> [What is required] For the entries that follow, set down each one exactly and drop any pictures.

□ □ □ □ □ □ □

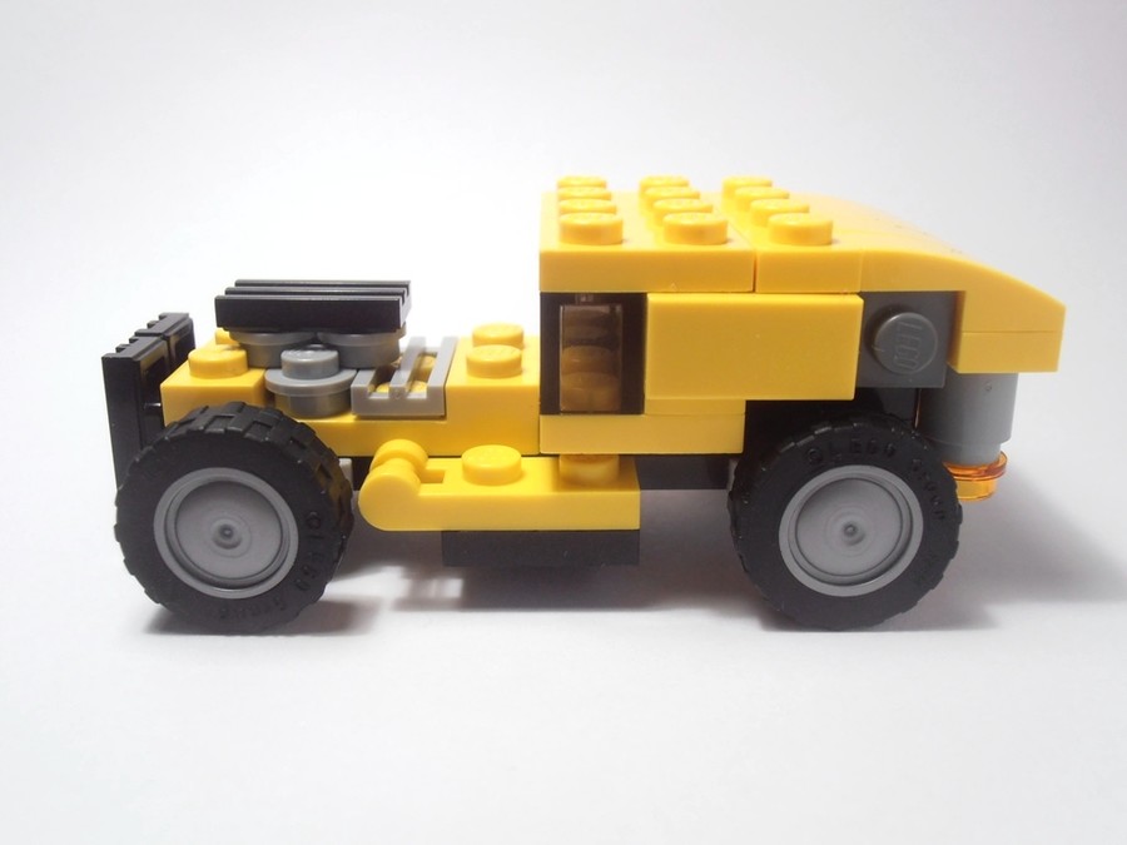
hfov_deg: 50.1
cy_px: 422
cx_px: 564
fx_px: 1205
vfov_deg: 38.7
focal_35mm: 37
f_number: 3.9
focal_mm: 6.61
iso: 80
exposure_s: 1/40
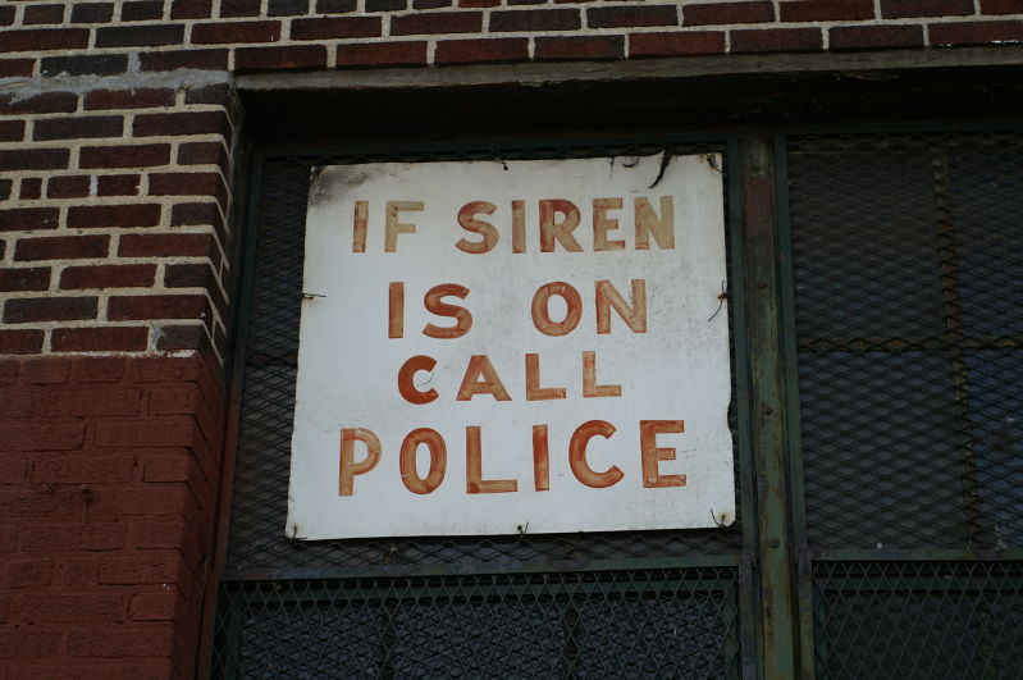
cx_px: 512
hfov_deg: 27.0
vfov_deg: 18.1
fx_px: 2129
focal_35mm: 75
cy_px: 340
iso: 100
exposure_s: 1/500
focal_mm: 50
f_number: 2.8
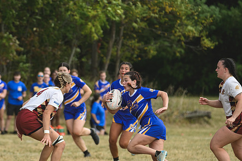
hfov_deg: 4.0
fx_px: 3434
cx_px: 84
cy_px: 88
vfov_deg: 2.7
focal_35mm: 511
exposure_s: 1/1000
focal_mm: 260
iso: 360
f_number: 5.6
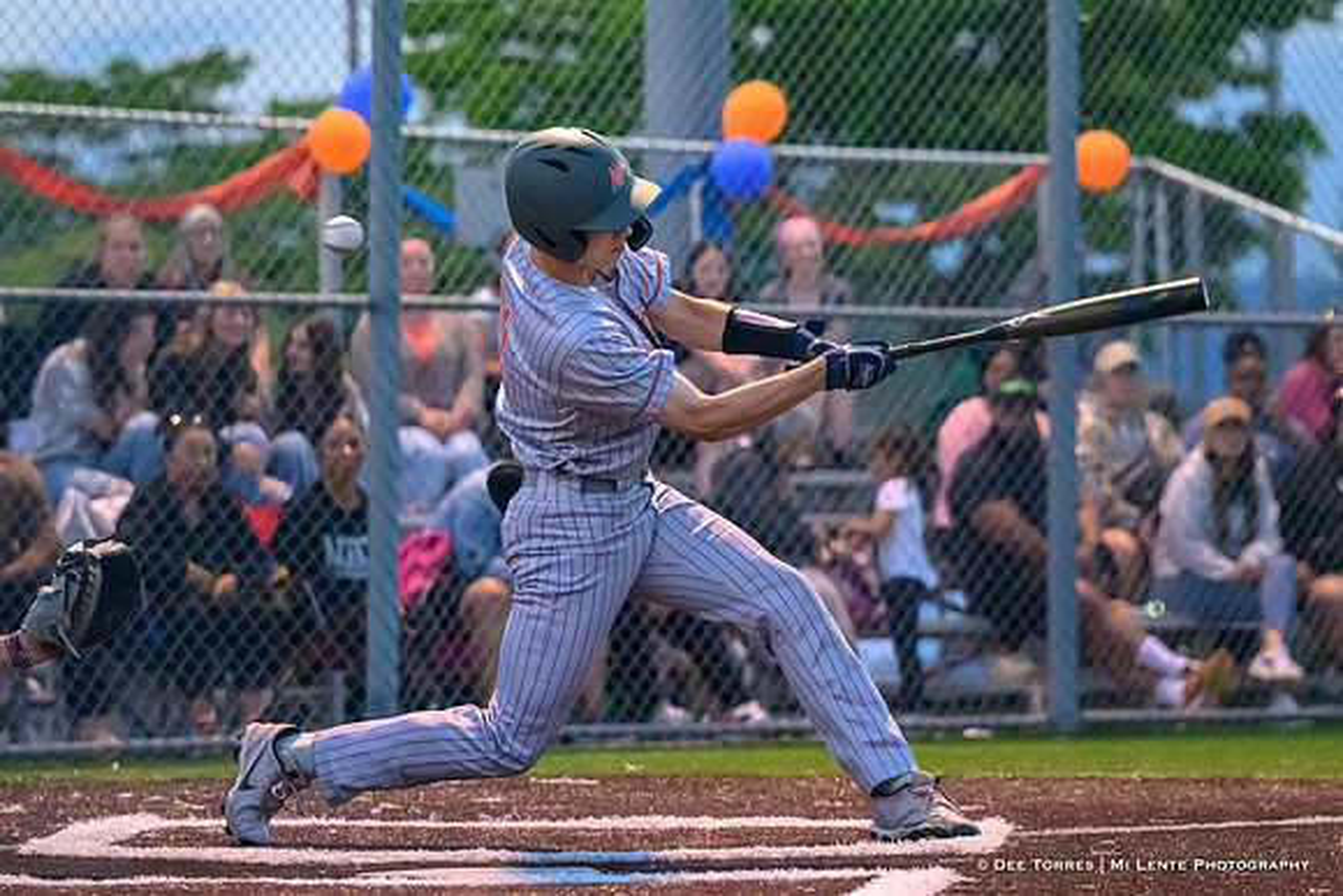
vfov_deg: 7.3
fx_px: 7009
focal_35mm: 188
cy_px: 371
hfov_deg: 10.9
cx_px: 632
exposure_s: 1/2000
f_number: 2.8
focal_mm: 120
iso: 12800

□ □ □ □ □ □ □

> [Result of the task]
hfov_deg: 50.1
cy_px: 422
cx_px: 564
fx_px: 1205
vfov_deg: 38.7
focal_35mm: 37
f_number: 3.9
focal_mm: 6.61
iso: 80
exposure_s: 1/40
cx_px: 512
hfov_deg: 27.0
vfov_deg: 18.1
fx_px: 2129
focal_35mm: 75
cy_px: 340
iso: 100
exposure_s: 1/500
focal_mm: 50
f_number: 2.8
hfov_deg: 4.0
fx_px: 3434
cx_px: 84
cy_px: 88
vfov_deg: 2.7
focal_35mm: 511
exposure_s: 1/1000
focal_mm: 260
iso: 360
f_number: 5.6
vfov_deg: 7.3
fx_px: 7009
focal_35mm: 188
cy_px: 371
hfov_deg: 10.9
cx_px: 632
exposure_s: 1/2000
f_number: 2.8
focal_mm: 120
iso: 12800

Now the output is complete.